Da una parte il fantastico papà che prende tutti i sei figlioletti e si mette in viaggio per raggiungere l’amata sposa; dall’altra il “cattivo” padre di questa donna che desidera invece seppellirla dopo una cerimonia in chiesa, essendo la sua famiglia di tradizione cristiana. Da notare che Ben ha insegnato ai figli che “non bisogna prendere in giro nessuno. Salvo i cristiani”. Dopo dieci anni in mezzo alla foresta i giovani figli di Ben si dovranno misurare con il mondo moderno e consumista americano, pieno di negozi, videogames e altre diavolerie come la Coca-Cola, chiamata da Ben “acqua avvelenata”.

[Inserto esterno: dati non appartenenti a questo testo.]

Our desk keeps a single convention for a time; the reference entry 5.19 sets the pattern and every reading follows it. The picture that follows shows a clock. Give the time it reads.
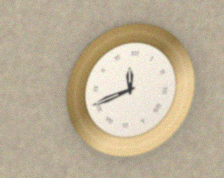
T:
11.41
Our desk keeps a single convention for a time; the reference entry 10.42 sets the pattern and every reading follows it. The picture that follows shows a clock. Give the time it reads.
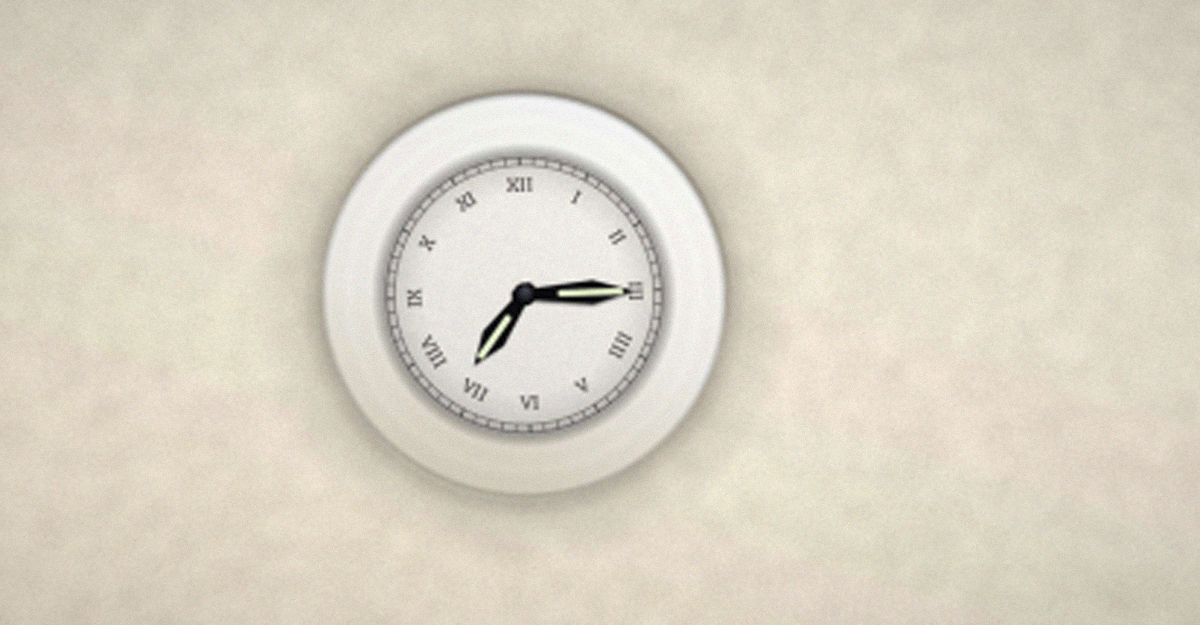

Anche nel mettere in scena il confronto tra i ragazzi moderni e i figli di Ben cresciuti leggendo Mao, Noam Chomsky e tanti altri intellettuali e filosofi, il regista Ross decide di seguire uno schema binario. Ecco così da una parte i cugini dei figli di Ben descritti come ignoranti, viziati e con in mano sempre il cellulare, mentre dall’altra la figlia Zaja che ha solo otto anni sa recitare a memoria e giudicare in maniera personale e puntuale i Bill of Rights.

Per essere onesti ci sono anche dei momenti in cui la “fantastichezza”, perdonate il neologismo, di Ben viene vista vacillare, come quando Bo, interpretato dal giovane George Mackay, scopre di non sapere nulla in fatto di ragazze tanto da urlare a suo padre che lui sa solo ciò che è scritto nei libri. Ma bastano poche scene, per rivedere di nuovo Ben in testa a guidare la famiglia felice verso il luogo dove sarà celebrato il funerale della moglie. L’obiettivo della famiglia hippie è quella di impedire il funerale in chiesa, perché sa che la madre era buddista e aveva esplicitamente richiesto in un testamento di essere cremata e di vedere le proprie ceneri finire in uno scarico qualunque.

Comunque sono così tante le scene di inutile violenza che costellano il viaggio della famiglia che probabilmente per molti sarà difficile resistere fino alla fine per scoprire se il fantastico padre riuscirà o meno nella sua missione. Quello che invece è doveroso dire è che nel film ci sono diversi accenni, spunti che invitano a una riflessione sul ruolo del padre, così necessaria di questi tempi, ma che purtroppo non vengono mai fino in fondo presi sul serio. 

Infatti, il fantastico Ben non convince come figura di padre, perché in fondo non apre i figli alla scoperta del mondo, come ovviamente non lo fanno i genitori dei ragazzi-consumisti parenti di Ben. Forse bisognerebbe iniziare a ragionare meno per assurdo, con meno pregiudizi, non tanto per tirare fuori metodi educativi fantastici, ma almeno per non dare soluzioni alienanti e quindi inutili, come inutile in fondo appare il contributo di questo film.